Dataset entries
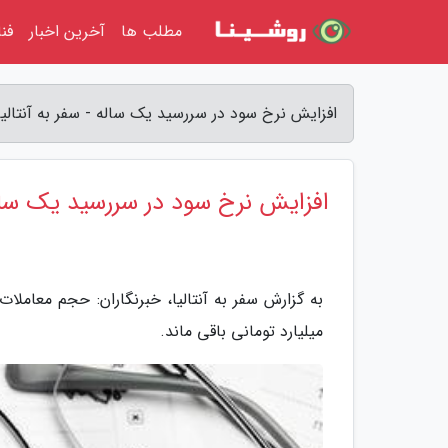
مطلب ها
آخرین اخبار
فن
افزایش نرخ سود در سررسید یک ساله - سفر به آنتالیا
افزایش نرخ سود در سررسید یک سال
میلیارد تومانی باقی ماند.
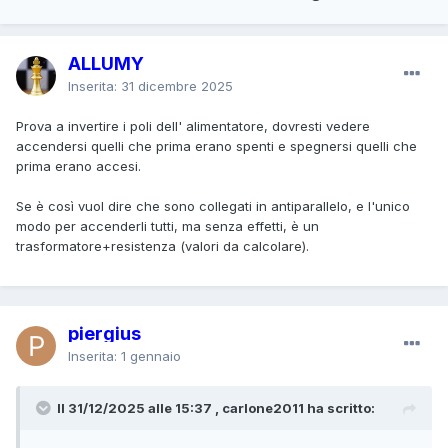
ALLUMY
Inserita:
31 dicembre 2025
Prova a invertire i poli dell' alimentatore, dovresti vedere
accendersi quelli che prima erano spenti e spegnersi quelli che
prima erano accesi.
Se è così vuol dire che sono collegati in antiparallelo, e l'unico
modo per accenderli tutti, ma senza effetti, è un
trasformatore+resistenza (valori da calcolare).
piergius
Inserita:
1 gennaio
Il 31/12/2025 alle 15:37 , carlone2011 ha scritto:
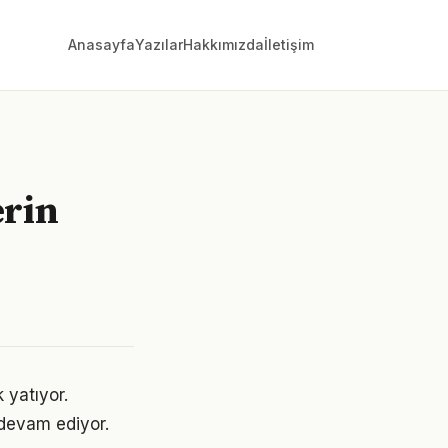
Anasayfa
Yazılar
Hakkımızda
İletişim
erin
 yatıyor.
devam ediyor.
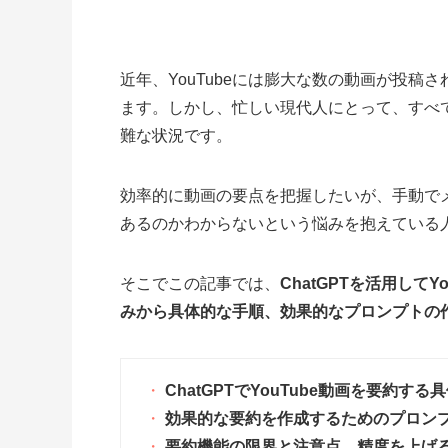
近年、YouTubeには膨大な数の動画が投
ます。しかし、忙しい現代人にとって、すべ
難な状況です。
効率的に動画の要点を把握したいが、手動で
あるのかわからないという悩みを抱えている
そこでこの記事では、
ChatGPTを活用して
みから具体的な手順、効果的なプロンプトの
ChatGPTでYouTube動画を要約す
効果的な要約を作成するためのプロン
要約機能の限界と注意点、精度を上げ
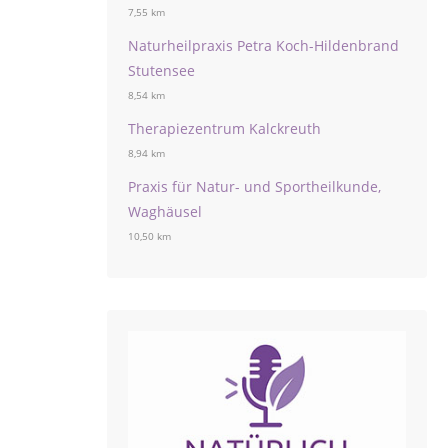
7,55 km
Naturheilpraxis Petra Koch-Hildenbrand
Stutensee
8,54 km
Therapiezentrum Kalckreuth
8,94 km
Praxis für Natur- und Sportheilkunde,
Waghäusel
10,50 km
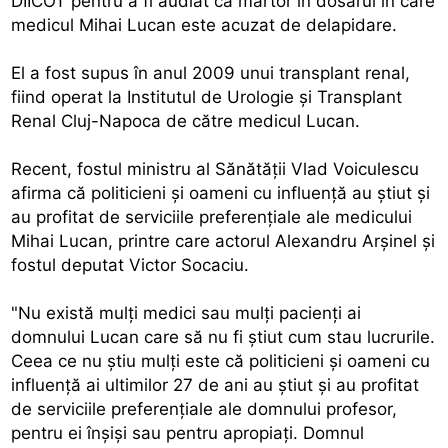
DIICOT pentru a fi audiat ca martor în dosarul în care
medicul Mihai Lucan este acuzat de delapidare.
El a fost supus în anul 2009 unui transplant renal,
fiind operat la Institutul de Urologie şi Transplant
Renal Cluj-Napoca de către medicul Lucan.
Recent, fostul ministru al Sănătăţii Vlad Voiculescu
afirma că politicieni şi oameni cu influenţă au ştiut şi
au profitat de serviciile preferenţiale ale medicului
Mihai Lucan, printre care actorul Alexandru Arşinel şi
fostul deputat Victor Socaciu.
"Nu există mulţi medici sau mulţi pacienţi ai
domnului Lucan care să nu fi ştiut cum stau lucrurile.
Ceea ce nu ştiu mulţi este că politicieni şi oameni cu
influenţă ai ultimilor 27 de ani au ştiut şi au profitat
de serviciile preferenţiale ale domnului profesor,
pentru ei înşişi sau pentru apropiaţi. Domnul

Task directions –
Only the lines above from the one with "El a fost supus" up to and including the one with "de serviciile preferenţiale ale domnului" should be repeated, exactly as written.

Exercise response –
El a fost supus în anul 2009 unui transplant renal,
fiind operat la Institutul de Urologie şi Transplant
Renal Cluj-Napoca de către medicul Lucan.
Recent, fostul ministru al Sănătăţii Vlad Voiculescu
afirma că politicieni şi oameni cu influenţă au ştiut şi
au profitat de serviciile preferenţiale ale medicului
Mihai Lucan, printre care actorul Alexandru Arşinel şi
fostul deputat Victor Socaciu.
"Nu există mulţi medici sau mulţi pacienţi ai
domnului Lucan care să nu fi ştiut cum stau lucrurile.
Ceea ce nu ştiu mulţi este că politicieni şi oameni cu
influenţă ai ultimilor 27 de ani au ştiut şi au profitat
de serviciile preferenţiale ale domnului profesor,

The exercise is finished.